The posts from RSS and BJP affiliated groups, on the other hand, carried a high volume of “love jihad” content with hashtags “linked to publicly-visible Islamophobic content”, the internal report noted.

Queries sent to the BJP, RSS, and TMC went unanswered.

Despite all these red flags, another group of staffers at the social media firm suggested only a “stronger time-bound demotion” of such content.

Asked if the social media platform took any measures to implement these recommendations, a spokesperson for Meta Platforms Inc — Facebook was rebranded as Meta on October 28 — told The Indian Express: “Our teams were closely tracking the many possible risks associated with the elections in Assam this year, and we proactively put in place a number of emergency measures to reduce the virality of inflammatory comments, particularly videos. Videos featuring inflammatory content were identified as high risk during the election, and we implemented a measure to help prevent these videos from automatically playing in someone’s video feed”.

“On top of our standard practice of removing accounts that repeatedly violate our Community Standards, we also temporarily reduced the distribution of content from accounts that had repeatedly violated our policies,” the spokesperson said.

On rising hate content, the Meta spokesperson said hate speech against marginalised groups, including Muslims, was on the rise globally.

“We have invested significantly in technology to find hate speech in various languages, including Hindi and Bengali. As a result, we have reduced the amount of hate speech that people see by half this year. Today, it’s down to 0.03 per cent,” the spokesperson added.

Not only was Facebook made aware about the nature of content being posted on its platform, but it also discovered, through another study, the impact of posts shared by politicians.

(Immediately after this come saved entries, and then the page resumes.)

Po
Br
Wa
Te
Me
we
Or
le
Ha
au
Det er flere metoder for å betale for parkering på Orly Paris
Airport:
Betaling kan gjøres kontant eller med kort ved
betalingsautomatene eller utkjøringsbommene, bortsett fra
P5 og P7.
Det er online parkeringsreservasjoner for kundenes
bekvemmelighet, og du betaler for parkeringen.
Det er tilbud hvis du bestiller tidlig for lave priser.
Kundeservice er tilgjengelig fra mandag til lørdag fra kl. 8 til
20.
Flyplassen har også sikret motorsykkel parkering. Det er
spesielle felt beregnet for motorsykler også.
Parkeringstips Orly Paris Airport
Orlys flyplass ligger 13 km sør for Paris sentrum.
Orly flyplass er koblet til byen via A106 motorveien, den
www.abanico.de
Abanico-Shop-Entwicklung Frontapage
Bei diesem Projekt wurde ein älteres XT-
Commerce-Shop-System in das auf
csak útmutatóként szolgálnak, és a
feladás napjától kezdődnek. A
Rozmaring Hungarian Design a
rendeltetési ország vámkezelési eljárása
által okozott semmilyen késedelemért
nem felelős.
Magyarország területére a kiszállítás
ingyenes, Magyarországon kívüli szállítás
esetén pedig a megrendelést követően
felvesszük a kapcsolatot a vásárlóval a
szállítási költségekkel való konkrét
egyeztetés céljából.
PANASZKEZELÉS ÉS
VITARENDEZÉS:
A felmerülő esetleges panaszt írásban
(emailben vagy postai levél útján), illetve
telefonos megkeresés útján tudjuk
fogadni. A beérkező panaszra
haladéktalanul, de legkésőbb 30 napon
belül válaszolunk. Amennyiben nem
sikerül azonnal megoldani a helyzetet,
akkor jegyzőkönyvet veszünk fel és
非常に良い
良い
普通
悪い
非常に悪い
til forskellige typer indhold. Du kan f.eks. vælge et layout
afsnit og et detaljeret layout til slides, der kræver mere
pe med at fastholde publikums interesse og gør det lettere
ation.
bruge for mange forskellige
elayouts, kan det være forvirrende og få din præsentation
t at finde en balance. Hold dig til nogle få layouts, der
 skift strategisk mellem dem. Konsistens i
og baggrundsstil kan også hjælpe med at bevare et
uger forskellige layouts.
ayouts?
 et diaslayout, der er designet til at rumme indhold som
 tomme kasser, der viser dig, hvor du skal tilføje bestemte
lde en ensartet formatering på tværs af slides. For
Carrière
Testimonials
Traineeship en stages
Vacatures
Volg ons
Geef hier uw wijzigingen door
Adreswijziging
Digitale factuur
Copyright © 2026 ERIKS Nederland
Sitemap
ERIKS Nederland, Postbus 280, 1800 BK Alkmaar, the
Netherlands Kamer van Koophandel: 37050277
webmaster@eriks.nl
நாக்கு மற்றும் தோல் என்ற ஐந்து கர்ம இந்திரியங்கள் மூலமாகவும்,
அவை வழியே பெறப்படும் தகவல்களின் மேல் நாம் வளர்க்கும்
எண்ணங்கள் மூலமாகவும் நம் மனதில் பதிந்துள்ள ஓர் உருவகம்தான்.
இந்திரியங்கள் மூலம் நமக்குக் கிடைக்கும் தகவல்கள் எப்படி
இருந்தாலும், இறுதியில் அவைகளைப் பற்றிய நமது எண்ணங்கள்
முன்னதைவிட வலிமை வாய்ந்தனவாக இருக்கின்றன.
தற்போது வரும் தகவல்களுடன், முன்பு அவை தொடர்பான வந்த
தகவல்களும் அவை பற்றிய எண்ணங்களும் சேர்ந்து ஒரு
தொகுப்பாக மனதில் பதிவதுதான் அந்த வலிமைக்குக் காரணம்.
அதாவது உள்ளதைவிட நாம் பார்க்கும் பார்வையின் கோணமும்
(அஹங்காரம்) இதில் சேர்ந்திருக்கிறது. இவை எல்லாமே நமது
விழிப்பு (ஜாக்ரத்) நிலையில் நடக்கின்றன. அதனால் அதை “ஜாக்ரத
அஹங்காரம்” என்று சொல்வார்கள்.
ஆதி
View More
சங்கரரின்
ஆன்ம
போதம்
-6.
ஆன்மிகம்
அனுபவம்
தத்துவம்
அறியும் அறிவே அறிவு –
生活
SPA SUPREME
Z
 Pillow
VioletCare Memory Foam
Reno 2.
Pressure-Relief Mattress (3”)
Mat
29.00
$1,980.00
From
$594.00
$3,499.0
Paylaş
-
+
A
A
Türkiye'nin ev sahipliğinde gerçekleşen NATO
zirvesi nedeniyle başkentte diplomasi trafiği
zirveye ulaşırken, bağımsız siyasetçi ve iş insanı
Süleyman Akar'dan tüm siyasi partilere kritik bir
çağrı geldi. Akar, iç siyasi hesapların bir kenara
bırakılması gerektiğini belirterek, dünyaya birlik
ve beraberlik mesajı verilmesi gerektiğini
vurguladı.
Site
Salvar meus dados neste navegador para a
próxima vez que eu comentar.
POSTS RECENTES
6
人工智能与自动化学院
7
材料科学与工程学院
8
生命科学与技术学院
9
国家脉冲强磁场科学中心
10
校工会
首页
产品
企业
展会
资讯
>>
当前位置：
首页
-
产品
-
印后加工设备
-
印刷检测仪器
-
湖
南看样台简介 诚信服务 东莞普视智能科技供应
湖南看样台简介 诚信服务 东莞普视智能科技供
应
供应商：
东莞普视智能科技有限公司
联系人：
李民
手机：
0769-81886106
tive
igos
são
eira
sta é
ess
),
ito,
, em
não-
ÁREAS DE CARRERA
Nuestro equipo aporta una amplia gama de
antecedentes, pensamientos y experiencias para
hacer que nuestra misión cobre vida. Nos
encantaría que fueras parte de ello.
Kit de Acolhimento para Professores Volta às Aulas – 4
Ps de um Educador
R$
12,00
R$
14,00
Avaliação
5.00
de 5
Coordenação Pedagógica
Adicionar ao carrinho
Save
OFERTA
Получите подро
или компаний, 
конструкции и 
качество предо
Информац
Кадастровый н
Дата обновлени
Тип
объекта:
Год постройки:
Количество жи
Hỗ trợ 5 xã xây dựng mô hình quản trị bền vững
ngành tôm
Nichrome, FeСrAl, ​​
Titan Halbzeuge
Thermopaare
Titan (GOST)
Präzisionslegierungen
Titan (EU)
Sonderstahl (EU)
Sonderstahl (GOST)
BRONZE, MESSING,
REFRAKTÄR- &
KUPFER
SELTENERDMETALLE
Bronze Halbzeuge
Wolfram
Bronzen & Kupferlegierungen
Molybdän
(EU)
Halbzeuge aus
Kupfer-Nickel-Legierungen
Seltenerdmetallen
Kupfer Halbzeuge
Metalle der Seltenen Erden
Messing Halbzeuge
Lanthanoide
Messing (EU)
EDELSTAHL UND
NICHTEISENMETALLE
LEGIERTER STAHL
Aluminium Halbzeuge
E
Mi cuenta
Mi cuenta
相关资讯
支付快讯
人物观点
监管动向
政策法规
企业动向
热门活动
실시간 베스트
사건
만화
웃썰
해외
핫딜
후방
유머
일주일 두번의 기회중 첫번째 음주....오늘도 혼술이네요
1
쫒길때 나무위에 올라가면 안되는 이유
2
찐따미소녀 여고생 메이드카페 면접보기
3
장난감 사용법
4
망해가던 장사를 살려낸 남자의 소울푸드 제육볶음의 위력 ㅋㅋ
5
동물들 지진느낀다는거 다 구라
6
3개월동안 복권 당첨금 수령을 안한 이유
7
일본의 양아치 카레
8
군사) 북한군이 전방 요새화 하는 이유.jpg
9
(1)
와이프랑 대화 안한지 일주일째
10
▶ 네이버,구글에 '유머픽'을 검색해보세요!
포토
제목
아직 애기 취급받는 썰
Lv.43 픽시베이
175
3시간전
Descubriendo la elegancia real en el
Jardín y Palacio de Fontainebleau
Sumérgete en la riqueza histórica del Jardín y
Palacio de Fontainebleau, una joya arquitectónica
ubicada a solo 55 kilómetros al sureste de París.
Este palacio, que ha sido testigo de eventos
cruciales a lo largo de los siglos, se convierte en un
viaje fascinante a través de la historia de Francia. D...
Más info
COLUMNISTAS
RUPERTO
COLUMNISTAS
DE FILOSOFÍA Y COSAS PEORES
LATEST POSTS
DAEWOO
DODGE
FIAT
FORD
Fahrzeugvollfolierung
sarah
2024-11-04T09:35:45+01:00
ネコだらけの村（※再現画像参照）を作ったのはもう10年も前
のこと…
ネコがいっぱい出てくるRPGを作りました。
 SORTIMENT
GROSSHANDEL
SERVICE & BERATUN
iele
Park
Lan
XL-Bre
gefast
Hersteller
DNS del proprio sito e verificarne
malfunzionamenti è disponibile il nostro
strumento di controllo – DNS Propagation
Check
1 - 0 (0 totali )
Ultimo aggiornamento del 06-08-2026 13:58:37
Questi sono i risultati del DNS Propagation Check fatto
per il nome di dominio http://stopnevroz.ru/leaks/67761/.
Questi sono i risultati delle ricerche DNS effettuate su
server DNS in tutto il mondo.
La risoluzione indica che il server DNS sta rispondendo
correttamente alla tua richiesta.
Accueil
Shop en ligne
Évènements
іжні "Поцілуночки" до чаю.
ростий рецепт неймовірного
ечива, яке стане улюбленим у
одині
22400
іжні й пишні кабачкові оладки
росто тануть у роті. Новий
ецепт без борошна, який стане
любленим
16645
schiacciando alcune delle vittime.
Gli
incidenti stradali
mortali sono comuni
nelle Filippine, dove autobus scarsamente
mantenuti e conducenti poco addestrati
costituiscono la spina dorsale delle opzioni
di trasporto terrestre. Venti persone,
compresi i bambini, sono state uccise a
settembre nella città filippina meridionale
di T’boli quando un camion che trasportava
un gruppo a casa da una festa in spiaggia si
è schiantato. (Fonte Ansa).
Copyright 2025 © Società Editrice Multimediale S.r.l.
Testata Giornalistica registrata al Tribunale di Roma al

In one internal document titled “Effects of Politician Shared Misinformation”, examples from India figured as “high-risk misinformation” shared by politicians which led to a “societal impact” of “out-of-context video stirring up anti-Pakistan and anti-Muslim sentiment”.

The study pointed out that users thought it was “Facebook’s responsibility to inform them when their leaders share false information”. There was also debate within the company, according to the documents, on what should be done when politicians shared previously debunked content.